What’s the deal with all this nectar?
Bee Simulator: The Hive is a game that just begs to be booted up mostly out of curiosity, the kind where you expect a cute little nature lesson wrapped in mild gameplay, and maybe Jerry Seinfield asking about whatever the ‘deal is with something’. But Bee Simulator: The Hive manages to wear its earnestness like a badge. You’re not just a bee; you are a productive bee. A buzzing cog in an overloaded floral machine. And the game absolutely wants you to feel that pressure, for better or worse.
The setup drops you into a freshly born worker from a thriving hive, and your job is effectively everything: collecting nectar, fighting predators, playing bee tag with other colonies, and occasionally negotiating the joyful chaos of human beings stomping around with no idea how fragile your world is. What surprised me is that The Hive actually expands on the original formula. You see, this is actually the second Bee Simulator game. There’s a bigger map, and from what I looked up the missions also seem to be a lot deeper than in the original game.

MSRP: $24.99
Platforms: Xbox (reviewed), PlayStation, Switch, PC
Price I’d Pay: $19.99
I gotta say, flying around is the best part. I’m playing on Xbox Series X and the game holds a smooth framerate for the most part, and darting between branches or cruising over ponds has a cozy glide to it. There’s a certain charm to squeezing through tiny gaps or hovering above picnic tables listening to NPCs chatter while you plot your next nectar run. The world is bright, exaggerated, and unmistakably designed for a bee’s eye view.

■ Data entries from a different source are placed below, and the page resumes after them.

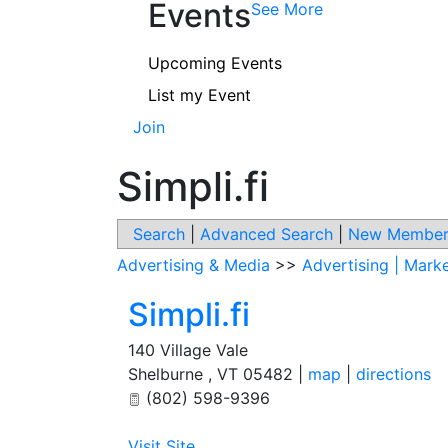
Events
See More
Upcoming Events
List my Event
Join
Simpli.fi
Search
|
Advanced Search
|
New Member
Advertising & Media
>>
Advertising | Mark
Simpli.fi
140 Village Vale
Shelburne
,
VT
05482
|
map
|
directions
(802) 598-9396
Visit Site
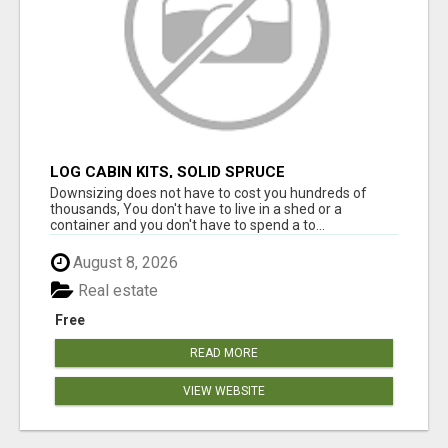
LOG CABIN KITS, SOLID SPRUCE
Downsizing does not have to cost you hundreds of
thousands, You don't have to live in a shed or a
container and you don't have to spend a to...
August 8, 2026
Real estate
Free
READ MORE
VIEW WEBSITE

The mission design ranges from delightful to mildly repetitive, which isn’t surprising for a game built around harvesting plants and returning to the hive. But the developers try to shake things up. Sometimes you’re in races, sometimes you’re batting away wasps in lightweight combat, and other times you’re dumping pollen onto flowers like the world’s tiniest sprinkler system. Nothing gets complex, but it also rarely feels like busywork. It’s more like a low-stakes nature documentary that occasionally hands you a tiny pair of boxing gloves.
The story tries its best to inject drama, mostly around the looming dangers of humans and environmental disruption. It’s heartfelt without being heavy-handed, though there are moments where the game leans so hard into “save the ecosystem” territory that it starts to feel like a polite lecture from an overly enthusiastic park ranger. Still, the messaging fits the world, and younger players will probably latch onto it.

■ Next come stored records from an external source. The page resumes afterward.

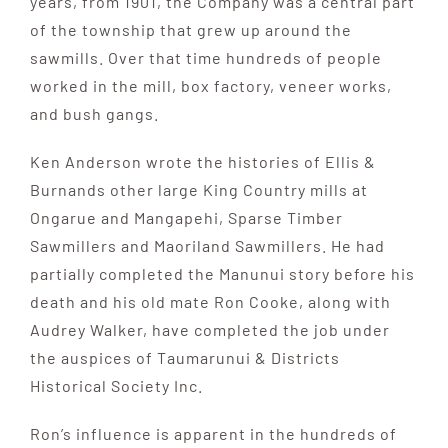
years, from 1901, the Company was a central part
of the township that grew up around the
sawmills. Over that time hundreds of people
worked in the mill, box factory, veneer works,
and bush gangs.
Ken Anderson wrote the histories of Ellis &
Burnands other large King Country mills at
Ongarue and Mangapehi, Sparse Timber
Sawmillers and Maoriland Sawmillers. He had
partially completed the Manunui story before his
death and his old mate Ron Cooke, along with
Audrey Walker, have completed the job under
the auspices of Taumarunui & Districts
Historical Society Inc.
Ron’s influence is apparent in the hundreds of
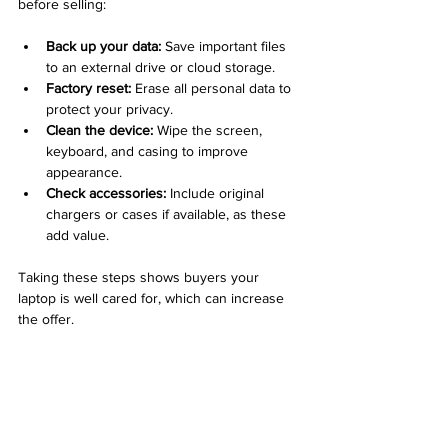
before selling:
Back up your data:
 Save important files 
to an external drive or cloud storage.
Factory reset:
 Erase all personal data to 
protect your privacy.
Clean the device:
 Wipe the screen, 
keyboard, and casing to improve 
appearance.
Check accessories:
 Include original 
chargers or cases if available, as these 
add value.
Taking these steps shows buyers your 
laptop is well cared for, which can increase 
the offer.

The Hive’s biggest weakness is that its charm starts to thin if you tackle it in long sessions. The loop doesn’t evolve much, and after a few hours you can predict nearly every beat before it happens. It’s a game best enjoyed in short bursts, where the whimsy still lands and the repetition doesn’t have time to creep in.
Visually, the game gets by on color and style rather than raw detail. Flowers pop, grass sways, and every surface looks like it’s been generously waxed. The character models are simple but expressive enough to sell the Disney-tinted vibe. Nothing screams “next-gen,” but nothing drags the experience down either.

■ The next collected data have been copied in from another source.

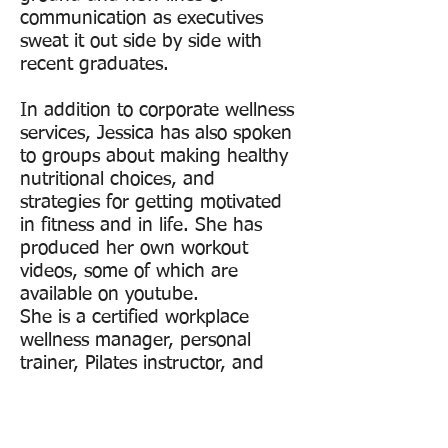
communication as executives
sweat it out side by side with
recent graduates.
In addition to corporate wellness
services, Jessica has also spoken
to groups about making healthy
nutritional choices, and
strategies for getting motivated
in fitness and in life. She has
produced her own workout
videos, some of which are
available on youtube.
She is a certified workplace
wellness manager, personal
trainer, Pilates instructor, and
spinning instructor. She is also a
member of the Massachusetts
Workplace Wellness Council.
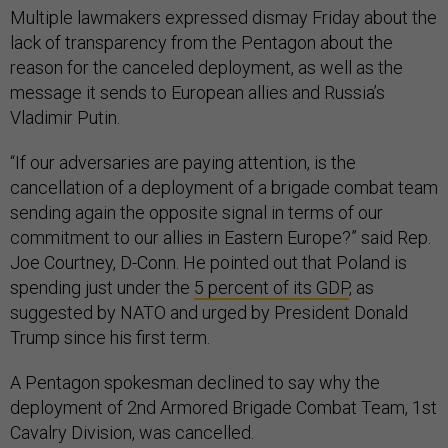
Multiple lawmakers expressed dismay Friday about the
lack of transparency from the Pentagon about the
reason for the canceled deployment, as well as the
message it sends to European allies and Russia’s
Vladimir Putin.
“If our adversaries are paying attention, is the
cancellation of a deployment of a brigade combat team
sending again the opposite signal in terms of our
commitment to our allies in Eastern Europe?” said Rep.
Joe Courtney, D-Conn. He pointed out that Poland is
spending just under the
5 percent of its GDP
, as
suggested by NATO and urged by President Donald
Trump since his first term.
A Pentagon spokesman declined to say why the
deployment of 2nd Armored Brigade Combat Team, 1st
Cavalry Division, was cancelled.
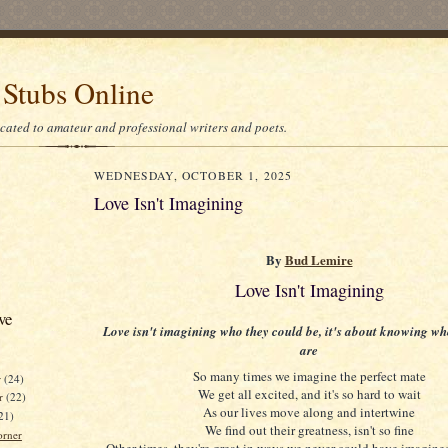
 Stubs Online
icated to amateur and professional writers and poets.
WEDNESDAY, OCTOBER 1, 2025
Love Isn't Imagining
By
Bud Lemire
Love Isn't Imagining
ve
Love isn't imagining who they could be, it's about knowing wh
are
So many times we imagine the perfect mate
r
(24)
We get all excited, and it's so hard to wait
r
(22)
As our lives move along and intertwine
21)
We find out their greatness, isn't so fine
orner
Other times, they're great in ways we never could have imagine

What caught me off guard was how relaxing the whole thing is when you let it be. No pressure, no grim stakes, just a tiny creature doing tiny creature things in a world that feels a size too large. It’s a game built for comfort rather than adrenaline. And honestly? That lane fits it perfectly.
Bee Simulator: The Hive isn’t deep, and it isn’t flashy, but it’s surprisingly earnest and occasionally endearing. It expands on the original concept just enough to feel like a genuine sequel rather than a reskin. Kids will get a kick out of it, and adults might find it a pleasant palate cleanser between heavier games. The repetition and simple mission structure keep it from greatness, but the charm carries it farther than you’d expect.
Review copy of game provided by publisher.